§ **TE LEZEN TEKST**:
::::::
Banner

Ontslagvergoedingen in internationaal verband. Hoe zat het en hoe zit het nu?

1 maart 2022 | Door:  Barry Scheer

Bij ontslagvergoedingen in grensoverschrijdende situaties komt al snel de vraag aan de orde welk land belasting mag heffen over jouw ontslagvergoeding. Is dit jouw woonland, het feitelijke werkland of het land waar jouw werkgever is gevestigd?

In de afgelopen 20 jaar is de uitleg hierover een aantal maal gewijzigd. Hieronder zet ik de oude en de nieuwe zienswijze uiteen.

‘11 Juni 2004’-arresten

Reeds in juni 2004 heeft de hoogste Nederlandse rechter (de Hoge Raad) in 2 arresten beslist dat  de belastingheffing over een ontslagvergoeding in een grensoverschrijdende situatie moet worden verdeeld op basis van het arbeidsverleden. De richtlijn die de Hoge Raad bij de verdeling op basis van het arbeidsverleden heeft gegeven is de periode van de laatste vier kalenderjaren voorafgaand aan het jaar waarin ontslag is verleend en de periode van 1 januari tot aan de datum van het ontslag.

Concreet betekende dit dat jouw ontslagvergoeding, als inwoner van Nederland, werd toegerekend aan de landen waar jij als Nederlandse werknemer in het jaar van ontslag en in de daarop voorafgaande vier jaren had gewerkt. Bovendien werd als aanvullende eis gesteld dat doorbelasting van de kosten van het ontslag moest plaatsvinden aan jouw werkgever in de werksta(a)t(en) waar jij had gewerkt.

Op grond van deze richtlijn diende Nederland een voorkoming van dubbele belasting te verlenen aan jou als Nederlandse werknemer voor dat deel van de ontslagvergoeding dat op basis van jouw arbeidsverleden aan (de) andere werksta(a)t(en) werd toegewezen.

Voorbeeld

Je woonde in Nederland en jouw Nederlandse werkgever zond jou uit naar België. De arbeidsovereenkomst eindigde nadat jij drie jaar in België woonde en werkte, waarna je besloot om niet naar Nederland terug te keren. De ontslagvergoeding bedroeg € 50.000,- waarvan 3/5 deel aan België werd toegewezen en 2/5 deel aan Nederland. België mocht over een bedrag van € 30.000 belasting heffen en Nederland mocht belasting heffen over het resterende bedrag van € 20.000.

OESO-commentaar

Op 15 juli 2014 verscheen vervolgens een actualisering van het OESO-modelverdrag en het bijbehorende OESO-commentaar ten aanzien van artikel 15 (inkomsten uit dienstbetrekking) over de fiscale behandeling van ontslagvergoedingen.

Het OESO-modelverdrag en het commentaar daarop zijn voor Nederland van belang, aangezien bijna alle belastingverdragen die Nederland heeft gesloten met andere landen zijn gebaseerd op het OESO-modelverdrag en door de Hoge Raad is beslist dat het OESO-commentaar erg belangrijk is bij de uitleg van belastingverdragen.
::::::
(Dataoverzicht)
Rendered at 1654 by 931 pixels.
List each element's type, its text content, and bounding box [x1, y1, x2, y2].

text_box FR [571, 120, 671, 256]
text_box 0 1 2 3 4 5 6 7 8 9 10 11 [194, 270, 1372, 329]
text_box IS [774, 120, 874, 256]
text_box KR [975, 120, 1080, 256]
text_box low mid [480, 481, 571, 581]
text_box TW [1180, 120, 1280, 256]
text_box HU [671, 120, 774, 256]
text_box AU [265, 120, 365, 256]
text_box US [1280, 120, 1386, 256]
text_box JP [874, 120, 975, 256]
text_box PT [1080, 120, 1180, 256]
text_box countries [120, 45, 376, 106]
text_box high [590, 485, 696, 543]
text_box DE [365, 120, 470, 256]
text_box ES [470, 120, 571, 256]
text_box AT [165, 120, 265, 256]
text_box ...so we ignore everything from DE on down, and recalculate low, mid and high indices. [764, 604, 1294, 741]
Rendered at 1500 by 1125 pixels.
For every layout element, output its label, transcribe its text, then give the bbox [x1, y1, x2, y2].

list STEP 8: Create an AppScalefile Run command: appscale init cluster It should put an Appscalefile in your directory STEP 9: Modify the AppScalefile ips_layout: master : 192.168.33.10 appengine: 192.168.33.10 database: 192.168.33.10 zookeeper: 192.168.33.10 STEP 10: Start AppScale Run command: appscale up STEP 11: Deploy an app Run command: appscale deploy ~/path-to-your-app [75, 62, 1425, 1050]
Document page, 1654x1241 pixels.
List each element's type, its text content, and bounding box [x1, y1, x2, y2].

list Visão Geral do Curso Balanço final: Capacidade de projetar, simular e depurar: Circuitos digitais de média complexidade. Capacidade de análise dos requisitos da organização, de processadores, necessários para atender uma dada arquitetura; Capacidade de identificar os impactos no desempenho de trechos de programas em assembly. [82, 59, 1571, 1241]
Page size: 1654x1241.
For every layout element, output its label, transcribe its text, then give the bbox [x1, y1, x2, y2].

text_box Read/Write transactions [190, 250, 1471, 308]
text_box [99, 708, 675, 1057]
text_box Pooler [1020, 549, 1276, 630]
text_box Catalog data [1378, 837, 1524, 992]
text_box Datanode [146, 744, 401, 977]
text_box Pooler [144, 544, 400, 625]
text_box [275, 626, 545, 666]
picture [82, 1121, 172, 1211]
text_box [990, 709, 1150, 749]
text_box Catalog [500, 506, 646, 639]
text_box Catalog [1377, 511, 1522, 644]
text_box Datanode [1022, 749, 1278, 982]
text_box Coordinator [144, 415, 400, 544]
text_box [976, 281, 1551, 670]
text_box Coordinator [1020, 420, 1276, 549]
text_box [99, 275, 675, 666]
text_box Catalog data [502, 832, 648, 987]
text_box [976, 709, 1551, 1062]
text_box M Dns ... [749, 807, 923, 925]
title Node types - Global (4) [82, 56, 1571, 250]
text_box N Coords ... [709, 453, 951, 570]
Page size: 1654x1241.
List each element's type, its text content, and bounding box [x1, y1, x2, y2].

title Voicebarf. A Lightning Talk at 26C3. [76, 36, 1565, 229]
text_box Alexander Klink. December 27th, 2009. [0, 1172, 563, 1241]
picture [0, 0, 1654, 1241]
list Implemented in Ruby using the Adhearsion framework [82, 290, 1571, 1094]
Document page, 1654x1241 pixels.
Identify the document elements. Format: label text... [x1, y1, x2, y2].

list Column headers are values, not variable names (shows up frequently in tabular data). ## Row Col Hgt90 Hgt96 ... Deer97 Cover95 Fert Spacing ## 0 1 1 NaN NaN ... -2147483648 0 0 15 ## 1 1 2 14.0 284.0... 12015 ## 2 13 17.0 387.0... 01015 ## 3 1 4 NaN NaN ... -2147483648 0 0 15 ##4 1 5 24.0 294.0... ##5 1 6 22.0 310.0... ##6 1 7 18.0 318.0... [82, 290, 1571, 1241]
::::::
§ **OPDRACHT**:
Op welke datum verscheen volgens het artikel over ontslagvergoedingen de actualisering van het OESO-modelverdrag en het bijbehorende commentaar bij artikel 15?

§ **EINDANTWOORD**:
Op 15 juli 2014.